• _EXERCISE DIRECTIONS_
All entries below must be written out verbatim, and the images must be dropped.

Collected data
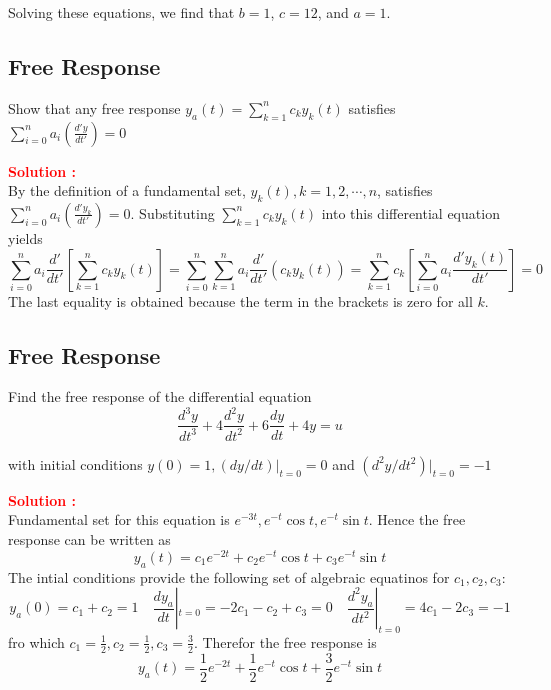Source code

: \documentclass[12pt]{article}
\begin{document}
Solving these equations, we find that \( b = 1 \), \( c = 12 \), and \( a = 1 \).

\clearpage
\subsection{Free Response}

Show that any free response \(y_a(t) = \sum_{k=1}^n c_k y_k(t)\) satisfies \(\sum_{i=0}^n a_i(\frac{d'y}{dt'}) = 0\)


\textbf{\textcolor{red}{Solution :}} \\

By the definition of a fundamental set, \(y_k(t), k=1,2,\cdots,n\), satisfies \(\sum_{i=0}^n a_i(\frac{d'y_k}{dt'}) = 0\). Substituting \(\sum_{k=1}^n c_k y_k(t)\) into this differential equation yields
\begin{equation}
    \sum_{i=0}^n a_i \frac{d'}{dt'} \left[ \sum_{k=1}^n c_k y_k(t) \right] = \sum_{i=0}^n \sum_{k=1}^n a_i \frac{d'}{dt'}(c_k y_k(t)) = \sum_{k=1}^n c_k \left[ \sum_{i=0}^n a_i \frac{d'y_k(t)}{dt'}\right] = 0
\end{equation}
The last equality is obtained because the term in the brackets is zero for all \(k\).

\clearpage
\subsection{Free Response}

Find the free response of the differential equation
\begin{equation}
    \frac{d^3y}{dt^3} + 4 \frac{d^2y}{dt^2} + 6 \frac{dy}{dt} + 4y = u
\end{equation}

with initial conditions \(y(0)=1, (dy/dt)|_{t=0} = 0\) and \((d^2y/dt^2)|_{t=0} = -1\)

\textbf{\textcolor{red}{Solution :}} \\
Fundamental set for this equation is \(e^{-3t},e^{-t}\cos t,e^{-t}\sin t\). Hence the free response can be written as 
\begin{equation}
    y_a(t) = c_1 e^{-2t} + c_2 e^{-t}\cos t + c_3 e^{-t} \sin t
\end{equation}
The intial conditions provide the following set of algebraic equatinos for \(c_1,c_2,c_3\):
\begin{equation}
    y_a(0) = c_1 + c_2 = 1 \quad \frac{dy_a}{dt}|_{t=0} = -2c_1 -c_2 + c_3 = 0 \quad \frac{d^2y_a}{dt^2}|_{t=0} = 4c_1 -2 c_3 = -1
\end{equation}
fro which \(c_1 = \frac{1}{2}, c_2 = \frac{1}{2}, c_3 = \frac{3}{2}\). Therefor the free response is 
\begin{equation}
    y_a(t) = \frac{1}{2}e^{-2t} + \frac{1}{2} e^{-t}\cos t + \frac{3}{2} e^{-t} \sin t
\end{equation}
\end{document}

• _YOUR SOLUTION_
Source code

: \documentclass[12pt]{article}
\begin{document}
Solving these equations, we find that \( b = 1 \), \( c = 12 \), and \( a = 1 \).

\clearpage
\subsection{Free Response}

Show that any free response \(y_a(t) = \sum_{k=1}^n c_k y_k(t)\) satisfies \(\sum_{i=0}^n a_i(\frac{d'y}{dt'}) = 0\)


\textbf{\textcolor{red}{Solution :}} \\

By the definition of a fundamental set, \(y_k(t), k=1,2,\cdots,n\), satisfies \(\sum_{i=0}^n a_i(\frac{d'y_k}{dt'}) = 0\). Substituting \(\sum_{k=1}^n c_k y_k(t)\) into this differential equation yields
\begin{equation}
    \sum_{i=0}^n a_i \frac{d'}{dt'} \left[ \sum_{k=1}^n c_k y_k(t) \right] = \sum_{i=0}^n \sum_{k=1}^n a_i \frac{d'}{dt'}(c_k y_k(t)) = \sum_{k=1}^n c_k \left[ \sum_{i=0}^n a_i \frac{d'y_k(t)}{dt'}\right] = 0
\end{equation}
The last equality is obtained because the term in the brackets is zero for all \(k\).

\clearpage
\subsection{Free Response}

Find the free response of the differential equation
\begin{equation}
    \frac{d^3y}{dt^3} + 4 \frac{d^2y}{dt^2} + 6 \frac{dy}{dt} + 4y = u
\end{equation}

with initial conditions \(y(0)=1, (dy/dt)|_{t=0} = 0\) and \((d^2y/dt^2)|_{t=0} = -1\)

\textbf{\textcolor{red}{Solution :}} \\
Fundamental set for this equation is \(e^{-3t},e^{-t}\cos t,e^{-t}\sin t\). Hence the free response can be written as 
\begin{equation}
    y_a(t) = c_1 e^{-2t} + c_2 e^{-t}\cos t + c_3 e^{-t} \sin t
\end{equation}
The intial conditions provide the following set of algebraic equatinos for \(c_1,c_2,c_3\):
\begin{equation}
    y_a(0) = c_1 + c_2 = 1 \quad \frac{dy_a}{dt}|_{t=0} = -2c_1 -c_2 + c_3 = 0 \quad \frac{d^2y_a}{dt^2}|_{t=0} = 4c_1 -2 c_3 = -1
\end{equation}
fro which \(c_1 = \frac{1}{2}, c_2 = \frac{1}{2}, c_3 = \frac{3}{2}\). Therefor the free response is 
\begin{equation}
    y_a(t) = \frac{1}{2}e^{-2t} + \frac{1}{2} e^{-t}\cos t + \frac{3}{2} e^{-t} \sin t
\end{equation}
\end{document}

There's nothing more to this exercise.